Désormais, je sais repérer les grosses erreurs de style, dans l’arc narratif ou ailleurs, car je les ai moi-même faites ! Un·e professionnel·le de l’écriture sait pointer du doigt ce « petit truc » qui parfois change tout. Être accompagné·e, ce n’est pas seulement demander à quelqu’un de lire son texte, c’est accepter que les retours soient critiques dans le but d’enrichir la pratique, d’améliorer l’écriture sans perdre le style ni l’identité de son auteur·ice. C’est comme ça que j’ai perçu chaque retour de mes éditeur·ices ou relecteur·ices, comme lorsque j’ai demandé une relecture à Édith & Nous : « Détaillez, expliquez, montrez ce qui ne va pas, car, de tout ça, j’apprendrai. » Et c’est si vrai.
Emmagasiner cette expérience et tous les conseils distribués au fil des années me permet non seulement de me professionnaliser en tant qu’autrice, mais aussi de pouvoir assimiler et transmettre aux autres.
N°2 : Une prise de recul nécessaire qui fait du bien !
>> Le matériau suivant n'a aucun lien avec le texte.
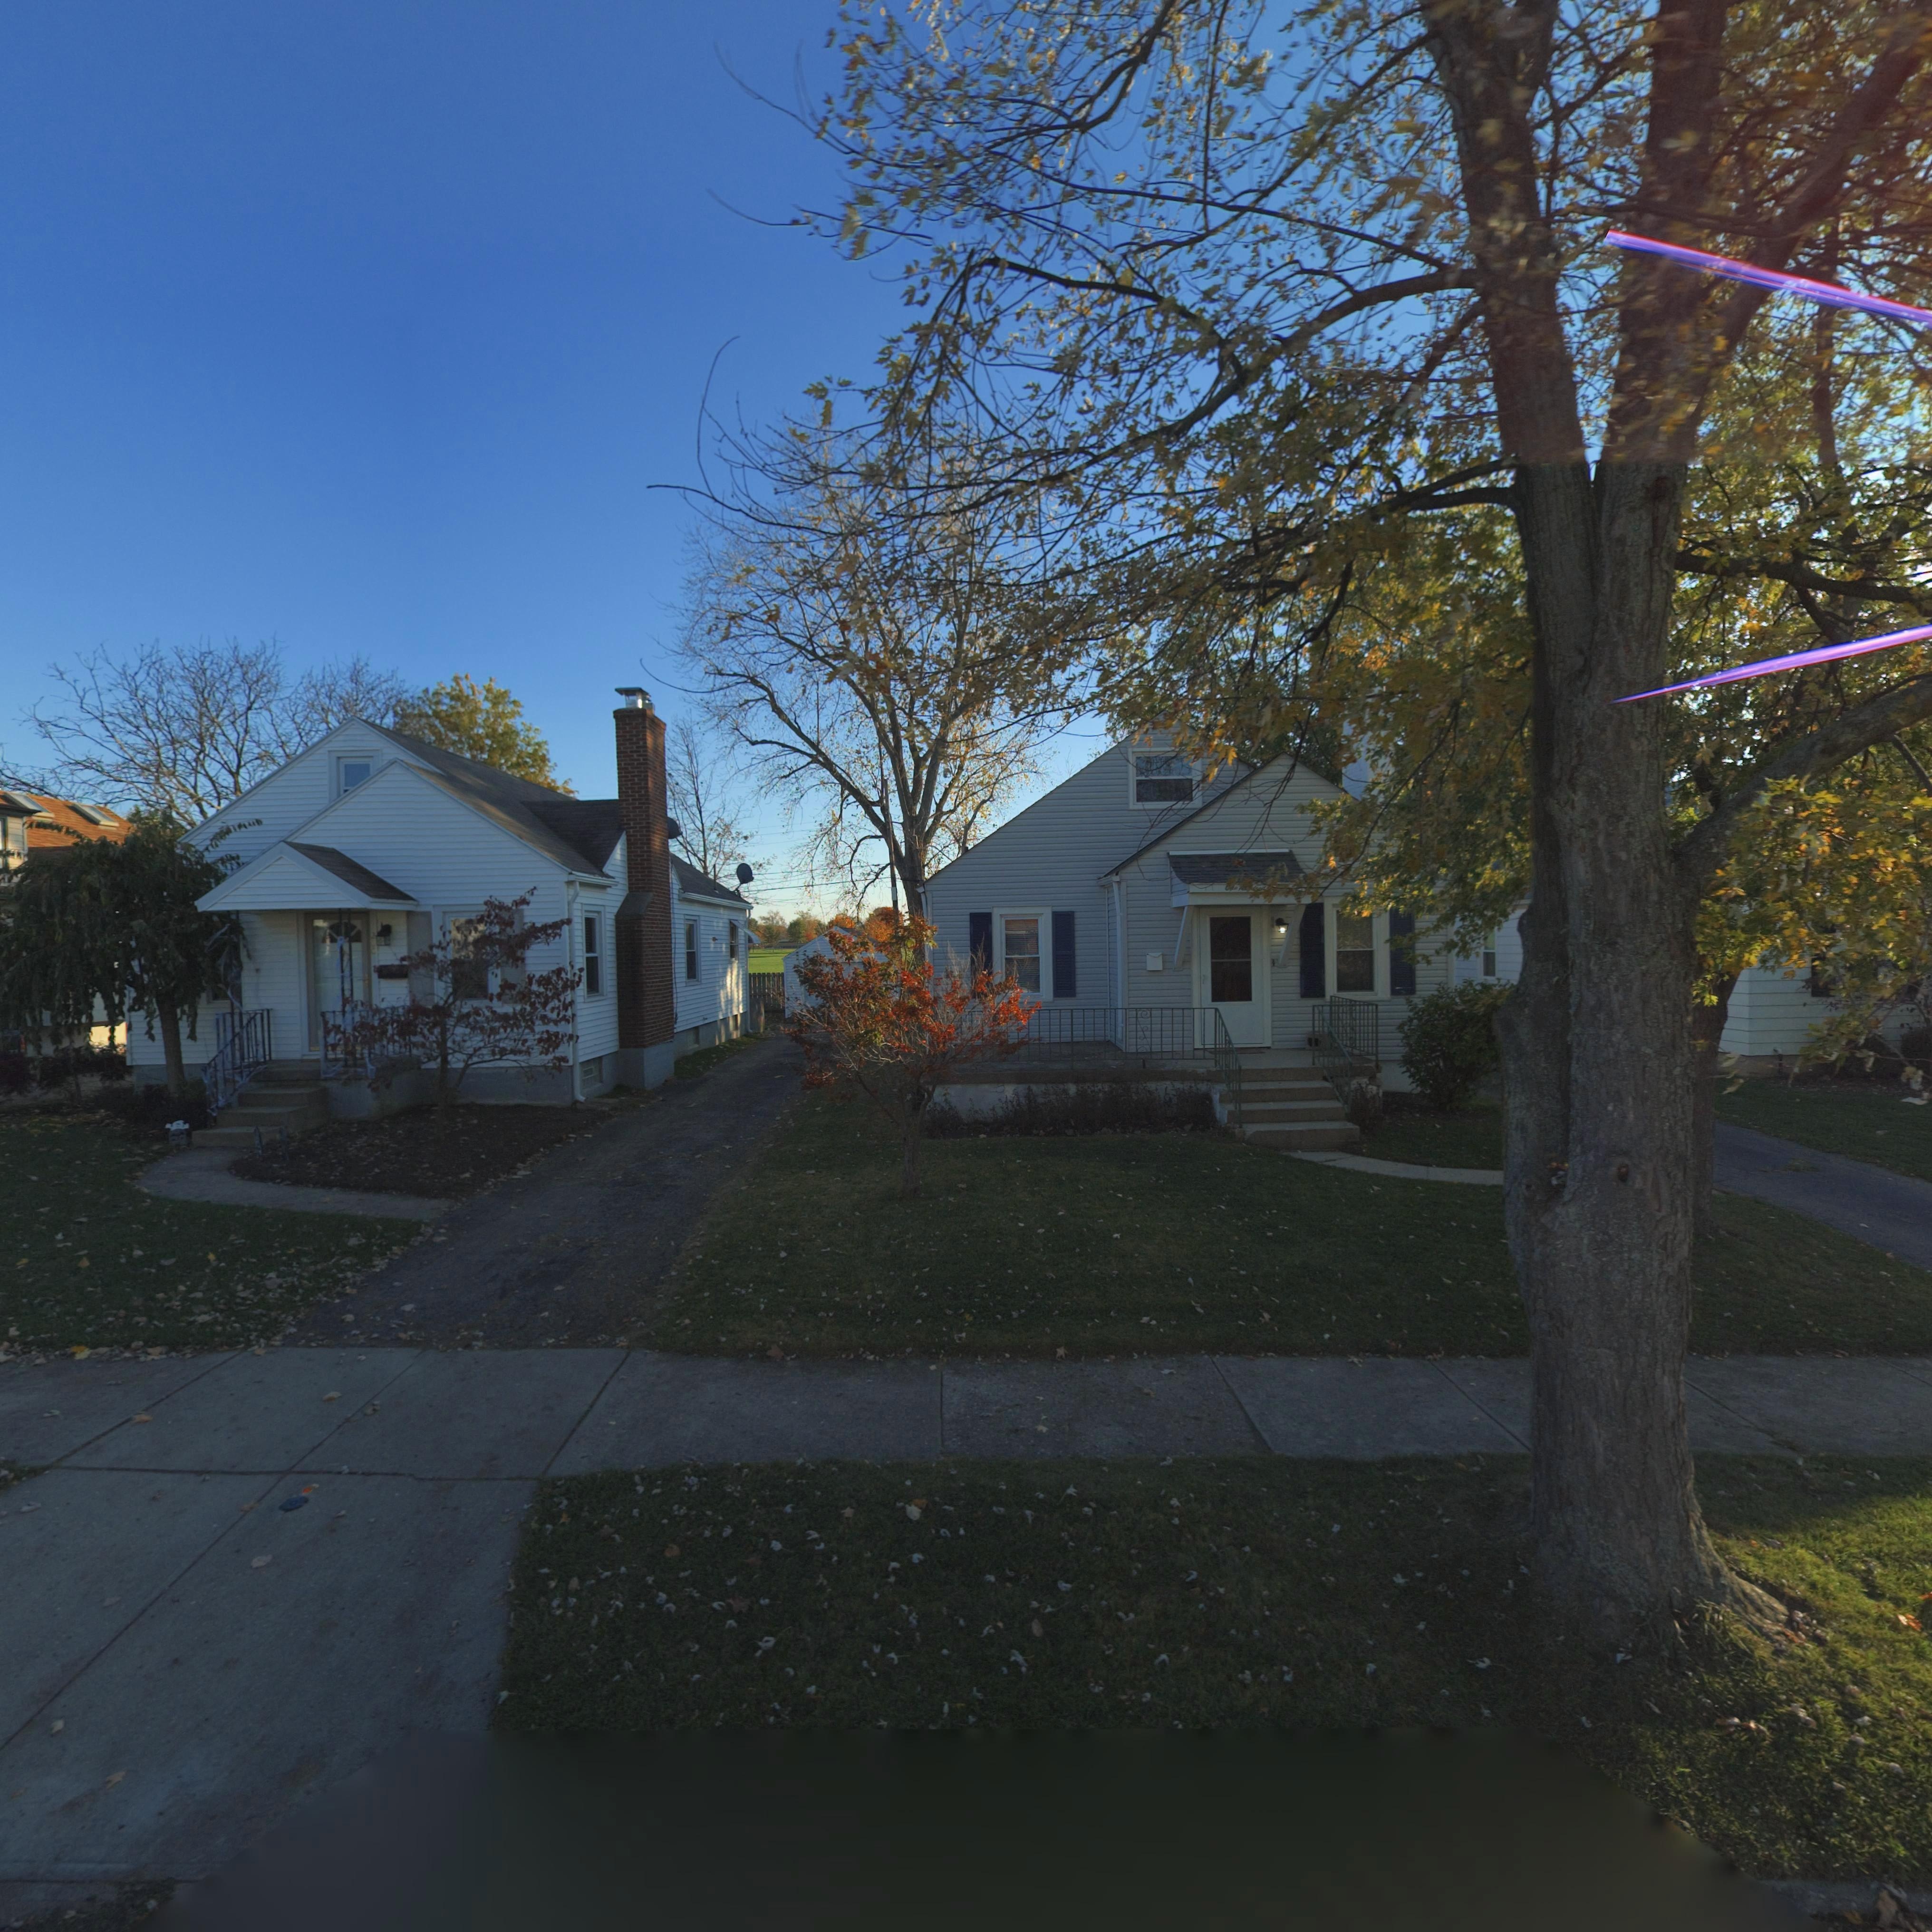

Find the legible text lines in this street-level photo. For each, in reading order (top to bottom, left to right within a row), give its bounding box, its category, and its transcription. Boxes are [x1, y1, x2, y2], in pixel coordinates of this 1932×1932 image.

Il est parfois difficile d’appliquer nos propres conseils et de se regarder avec la même indulgence que celle qui est réservée aux autres. Recevoir des critiques n’est jamais chose aisée, en prodiguer, même constructives, non plus. Dans sa pratique, il est nécessaire de prendre du recul. De s’interroger sur le pourquoi, le comment on écrit. De voir l’écriture comme un apprentissage sans fin dont nous ne sommes qu’aux prémices. De quitter la casquette d’auteur·ice passionné·e pour celle de professionnel·le. Toutefois, je crois qu’il serait faux de dire qu’on se défait totalement d’une casquette pour en revêtir une différente. Le savoir de l’un nourrit l’autre, mes incertitudes d’autrice disparaissent parfois face au plan d'action avisé pensé par nous ou pour nous. Et c’est certainement ce qu’il y a de plus compliqué et intéressant à la fois : s’appliquer ses propres consignes, ses propres règles.
Pour cela, il faut savoir prendre de la distance, accepter qu’il y ait des temps de flottement qui nécessitent une mise à niveau, revoir ce qu’on croyait certain pour réapprendre de nouvelles choses, et se fixer des objectifs plus en adéquation avec les attendus des éditeur·ices.